HC Deb 25 April 1995 vol 258 cc663-70 3.36 pm
Mr. Cynog Dafis (Ceredigion and Pembroke, North)

I beg to move,

That leave be given to bring in a Bill to establish targets for a reduction in road traffic levels in the United Kingdom; to require local authorities to draw up local road traffic reduction plans; to require the Secretary of State to draw up a national road traffic reduction plan to ensure that the targets are met; and for related purposes. Some two years ago, I introduced under the ten-minute rule an Energy Conservation Bill. At that time, energy conservation was not a subject of passionate debate in the House but, for a number of reasons, it became so. Following a vigorous campaign and through a tortuous process, and thanks to the fact that it was adopted by the right hon. Member for Berwick-upon-Tweed (Mr. Beith) and the hon. Member for Christchurch (Mrs. Maddock), a Home Energy Conservation Bill based on it has completed its passage through the House and should be on the statute book before long.

The Road Traffic Reduction Bill that I am introducing today is, in many ways, similar. Its starting point is the imperative of moving towards environmental sustainability, but it has important social, economic and health implications. It gives local government a central role, modelled on that in the Energy Conservation Bill. A major difference is the fact that its subject is already a matter of passionate debate.

It is particularly timely that I should be introducing this Bill a few days after the publication of the Environment Select Committee's report on volatile organic compounds, just one of the pollutants produced from road traffic exhausts. That report follows the royal commission report on transport and the environment; the report of the Standing Advisory Committee on Trunk Road Assessment referring to the traffic-generating effect of road building; and the Transport Select Committee's report on road traffic emission.

The health effects of traffic emissions, particularly affecting children, have concentrated our minds on the issue. A cocktail of pollutants—nitrogen oxides, carbon monoxide, polyaromatic hydrocarbons, particulates and volatile organic compounds—are, in all probability, linked to the doubling of asthma among children over the past 10 years and the estimate in a report by Lancaster university that 15 million people in the UK suffer health problems as a result of road traffic near their homes. But that is not all. Increasing road traffic swallows up land, reduces biodiversity and consumes natural resources at a huge rate, causing further environmental and other damage in their extraction and processing. It is a major negative factor in reducing the quality of people's lives and almost certainly in fragmenting communities and informal social networks, leading to alienation and an increasing crime rate.

Nearly 4,000 people die on the roads each year and the lives of thousands more are blighted through injury—children and the elderly are the most affected. Road accidents are the main cause of death in the 10 to 14–year-old age group. Small wonder that only 20 per cent. of schoolchildren walk to school today compared with 80 per cent. 20 years ago. That has exacerbated the problem of road traffic.

The recent conference at Berlin confirmed that climate change as a result of human-induced greenhouse gas emissions is, in all probability, a grave reality. The increase in road transport is a major, growing factor influencing climate change. In the United Kingdom, 24 per cent. of CO2 emissions come from surface transport and of them 80 per cent. come from road transport. Between 1970 and 1990, CO2 emissions from road transport almost doubled. If the Government's prediction of a doubling in the number of vehicles on the road by 2025 is fulfilled, it will more than negate the reductions in CO2 emissions achieved through greater efficiency in other sectors.

**ENTRIES SHOWN:**
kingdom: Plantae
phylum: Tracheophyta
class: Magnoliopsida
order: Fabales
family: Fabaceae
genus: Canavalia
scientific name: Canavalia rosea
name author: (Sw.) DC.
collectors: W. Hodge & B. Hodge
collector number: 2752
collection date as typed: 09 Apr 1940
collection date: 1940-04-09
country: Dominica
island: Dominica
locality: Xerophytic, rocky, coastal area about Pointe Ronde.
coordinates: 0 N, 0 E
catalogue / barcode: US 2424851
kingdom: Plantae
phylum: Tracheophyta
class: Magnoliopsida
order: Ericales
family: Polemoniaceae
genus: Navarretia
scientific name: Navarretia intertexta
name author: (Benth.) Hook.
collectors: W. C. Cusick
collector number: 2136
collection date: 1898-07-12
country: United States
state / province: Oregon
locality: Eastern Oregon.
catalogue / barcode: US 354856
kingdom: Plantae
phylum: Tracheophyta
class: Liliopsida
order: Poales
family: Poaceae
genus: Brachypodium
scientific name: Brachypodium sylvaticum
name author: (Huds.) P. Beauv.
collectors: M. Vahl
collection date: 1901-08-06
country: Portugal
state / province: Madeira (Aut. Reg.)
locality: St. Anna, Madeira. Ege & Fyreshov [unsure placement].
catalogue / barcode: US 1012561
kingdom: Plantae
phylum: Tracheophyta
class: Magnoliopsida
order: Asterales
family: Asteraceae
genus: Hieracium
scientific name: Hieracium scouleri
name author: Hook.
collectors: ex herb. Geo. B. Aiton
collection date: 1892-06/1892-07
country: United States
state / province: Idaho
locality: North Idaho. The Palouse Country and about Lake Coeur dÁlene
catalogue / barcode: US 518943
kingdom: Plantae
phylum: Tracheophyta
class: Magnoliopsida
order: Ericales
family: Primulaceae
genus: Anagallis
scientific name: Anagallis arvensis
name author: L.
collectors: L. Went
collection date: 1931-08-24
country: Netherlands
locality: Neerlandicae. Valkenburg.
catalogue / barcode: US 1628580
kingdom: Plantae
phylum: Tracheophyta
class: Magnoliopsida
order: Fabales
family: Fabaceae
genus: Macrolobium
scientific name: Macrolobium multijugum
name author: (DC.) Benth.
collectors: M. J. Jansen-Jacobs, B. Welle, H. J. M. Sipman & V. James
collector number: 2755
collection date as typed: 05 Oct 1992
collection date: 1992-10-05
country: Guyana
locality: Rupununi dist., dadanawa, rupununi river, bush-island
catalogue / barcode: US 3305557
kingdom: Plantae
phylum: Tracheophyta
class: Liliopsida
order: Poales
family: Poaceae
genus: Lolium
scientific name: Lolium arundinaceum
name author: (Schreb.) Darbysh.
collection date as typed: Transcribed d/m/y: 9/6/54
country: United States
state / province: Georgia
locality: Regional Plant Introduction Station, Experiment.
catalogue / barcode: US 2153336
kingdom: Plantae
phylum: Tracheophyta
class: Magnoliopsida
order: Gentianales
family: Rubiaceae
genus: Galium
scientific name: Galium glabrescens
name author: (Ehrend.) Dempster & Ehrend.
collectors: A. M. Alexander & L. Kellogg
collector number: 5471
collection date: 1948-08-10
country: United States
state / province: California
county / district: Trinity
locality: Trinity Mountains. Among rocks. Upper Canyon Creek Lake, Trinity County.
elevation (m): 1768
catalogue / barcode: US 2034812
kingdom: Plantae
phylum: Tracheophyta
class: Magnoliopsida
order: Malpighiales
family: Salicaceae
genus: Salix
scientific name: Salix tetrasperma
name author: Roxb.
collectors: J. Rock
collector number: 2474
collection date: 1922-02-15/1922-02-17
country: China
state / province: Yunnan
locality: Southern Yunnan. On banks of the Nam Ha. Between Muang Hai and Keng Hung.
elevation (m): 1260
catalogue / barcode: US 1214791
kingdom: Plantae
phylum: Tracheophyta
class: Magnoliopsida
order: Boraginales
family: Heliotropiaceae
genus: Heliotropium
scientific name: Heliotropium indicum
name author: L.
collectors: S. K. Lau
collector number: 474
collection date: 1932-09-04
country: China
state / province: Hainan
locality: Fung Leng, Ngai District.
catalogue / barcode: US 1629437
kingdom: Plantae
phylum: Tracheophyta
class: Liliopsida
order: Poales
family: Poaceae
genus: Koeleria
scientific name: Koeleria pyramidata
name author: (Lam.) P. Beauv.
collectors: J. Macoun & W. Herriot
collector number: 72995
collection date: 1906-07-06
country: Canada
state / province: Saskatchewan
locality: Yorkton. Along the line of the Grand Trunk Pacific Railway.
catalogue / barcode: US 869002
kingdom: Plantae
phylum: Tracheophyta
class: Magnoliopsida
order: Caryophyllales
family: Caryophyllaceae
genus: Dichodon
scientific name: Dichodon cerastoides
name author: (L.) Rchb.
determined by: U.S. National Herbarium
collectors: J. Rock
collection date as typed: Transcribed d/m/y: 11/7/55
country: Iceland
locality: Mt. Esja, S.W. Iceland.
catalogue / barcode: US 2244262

**TASK DETAILS:** Write out the road traffic speech from "The Road Traffic" up to and including "of passionate debate.", swapping "local government" for "councils".

**COMPLETE ANSWER:**
The Road Traffic Reduction Bill that I am introducing today is, in many ways, similar. Its starting point is the imperative of moving towards environmental sustainability, but it has important social, economic and health implications. It gives councils a central role, modelled on that in the Energy Conservation Bill. A major difference is the fact that its subject is already a matter of passionate debate.